What if I wrote in Microsoft Word offline?

Look at Properties → Advanced. The Total Editing Time field is your friend.

File → Info → Properties → Advanced Properties shows Total Editing Time in minutes. Also check the AutoRecover folder — on Windows: %AppData%/Microsoft/Word/; on macOS: ~/Library/Containers/com.microsoft.Word/Data/Library/Preferences/AutoRecovery/. If cloud sync was on (OneDrive), check the cloud-side version history too.

Can I record my screen going forward?

Yes — and many students are now doing this for high-stakes assignments.

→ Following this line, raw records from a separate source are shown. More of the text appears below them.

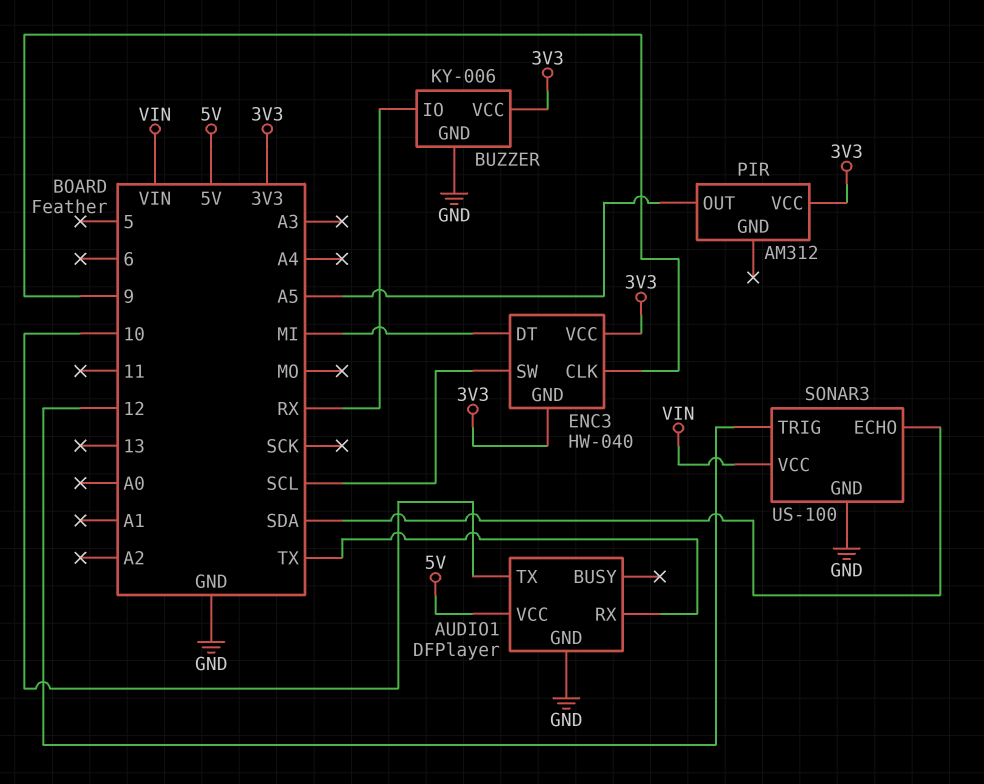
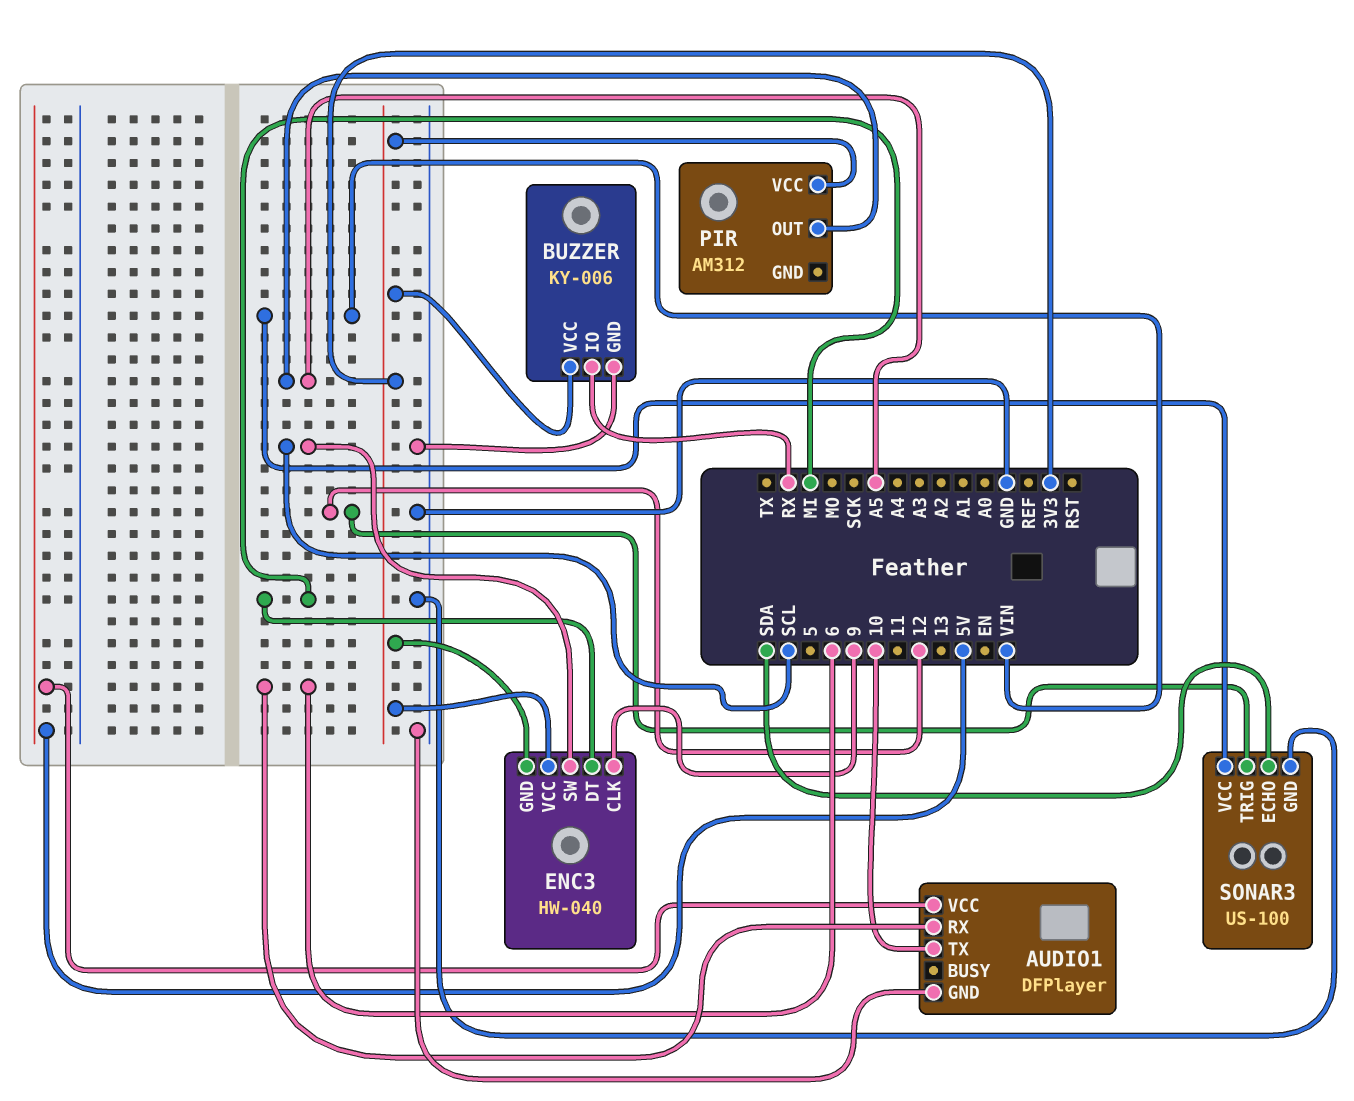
AUDIO1 pin RX: TX -> 6

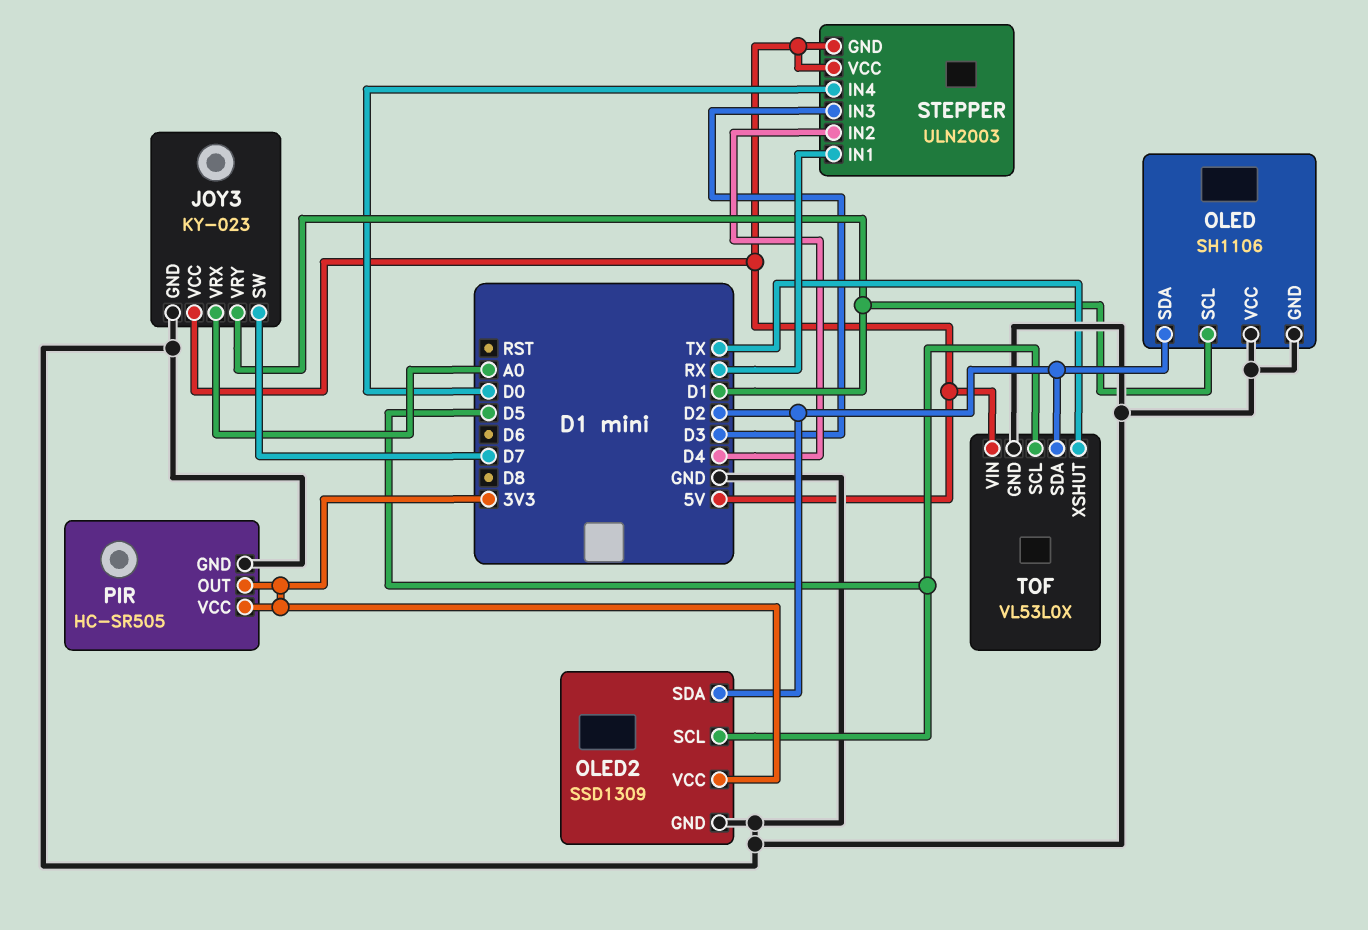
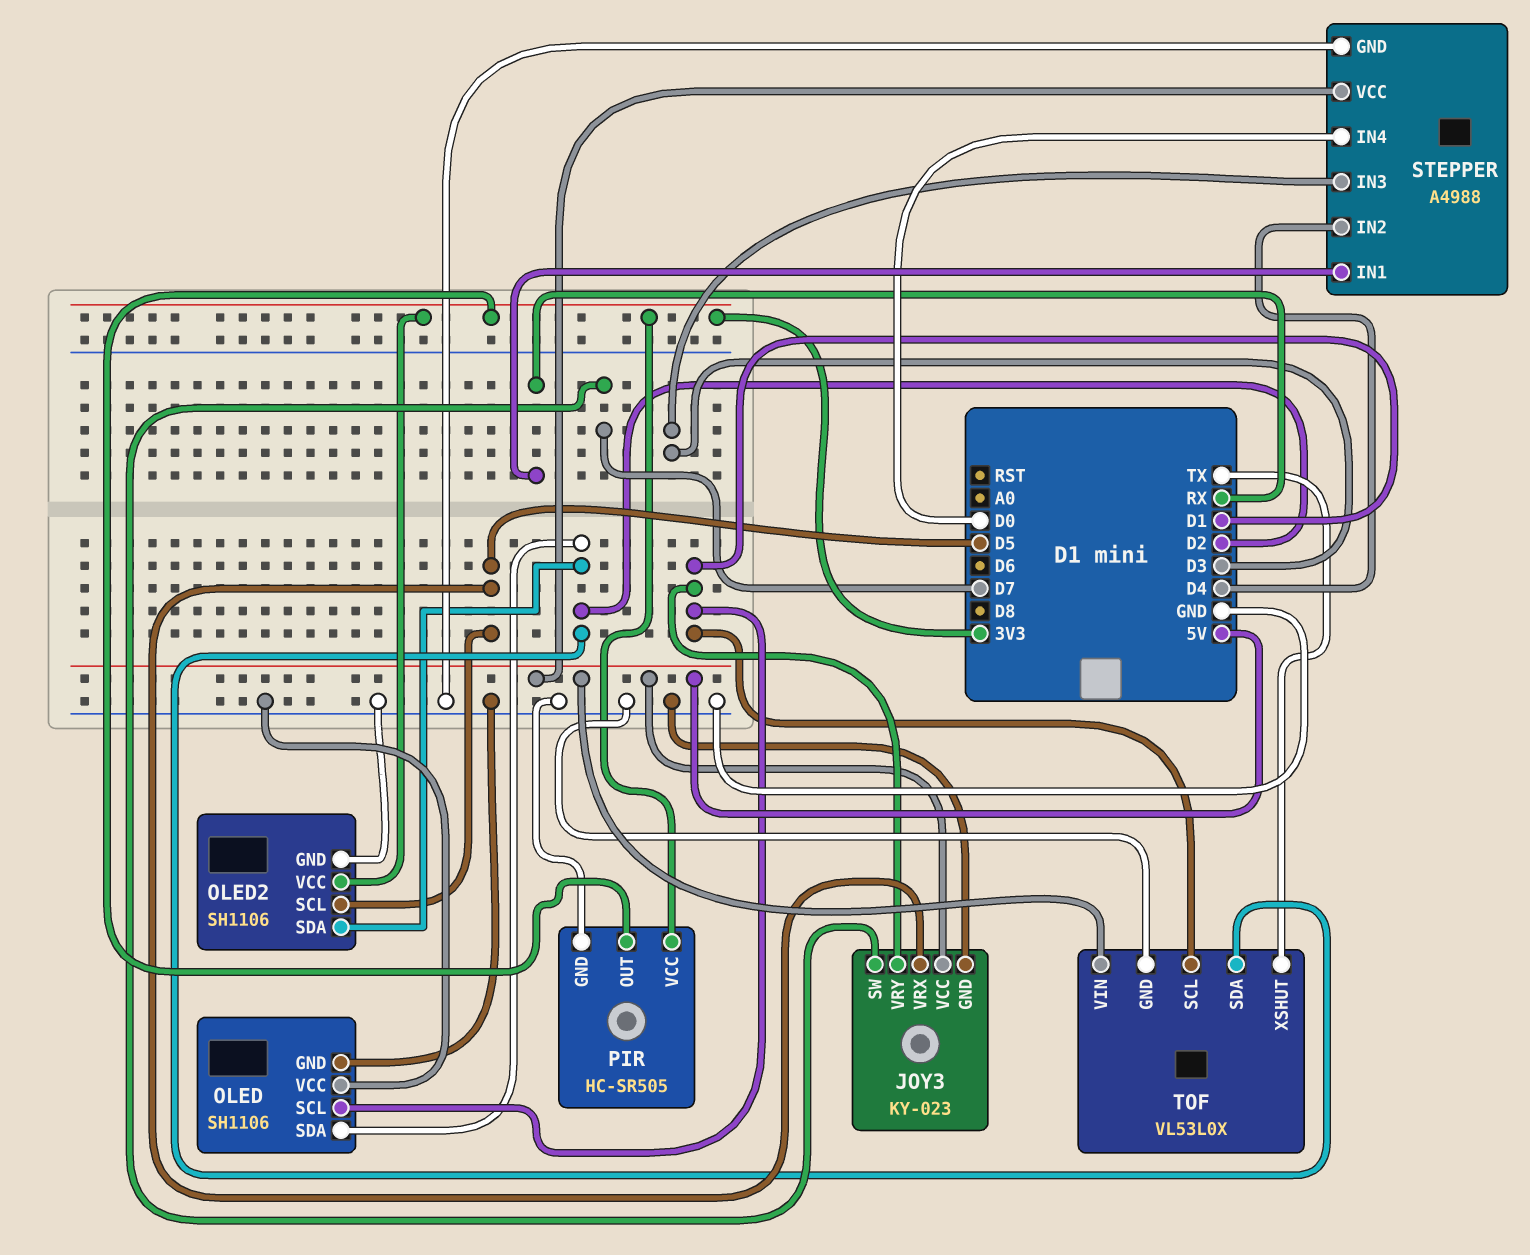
JOY3 pin VRX: A0 -> D5
OLED2: SSD1309 -> SH1106
STEPPER: ULN2003 -> A4988
STEPPER pin GND: 5V -> GND
TOF pin SCL: D5 -> D1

macOS: Screenshot.app (built in) does screen recording. Windows: Game Bar with Win + G. Loom is free for short clips. Keep recordings somewhere they will not be auto-deleted (not Trash, not a temp folder). The recording does not need to capture audio; the visual record of your typing is the point.

Is a handwritten outline valid evidence?

Yes — photograph every page with a visible date.

Marginal notes, crossings-out, sequential revisions, and changes of mind are the evidence that you were thinking on the page. Photograph each page in good light with a date visible (today's newspaper or a phone clock works). Save the photo metadata too — modern phones write a timestamp into the image file.

What if I only have the final file?

Look at metadata. On Windows: Properties → Details. On macOS: Get Info.

Final-file-only is the hardest case but not hopeless. The file's Created and Modified dates, total editing time (if Word), and Author field all carry information. Check cloud-sync history (Dropbox, OneDrive, iCloud Drive) — many services keep 30 days of older versions even after you 'overwrite' a file. Email drafts you sent to yourself are also evidence.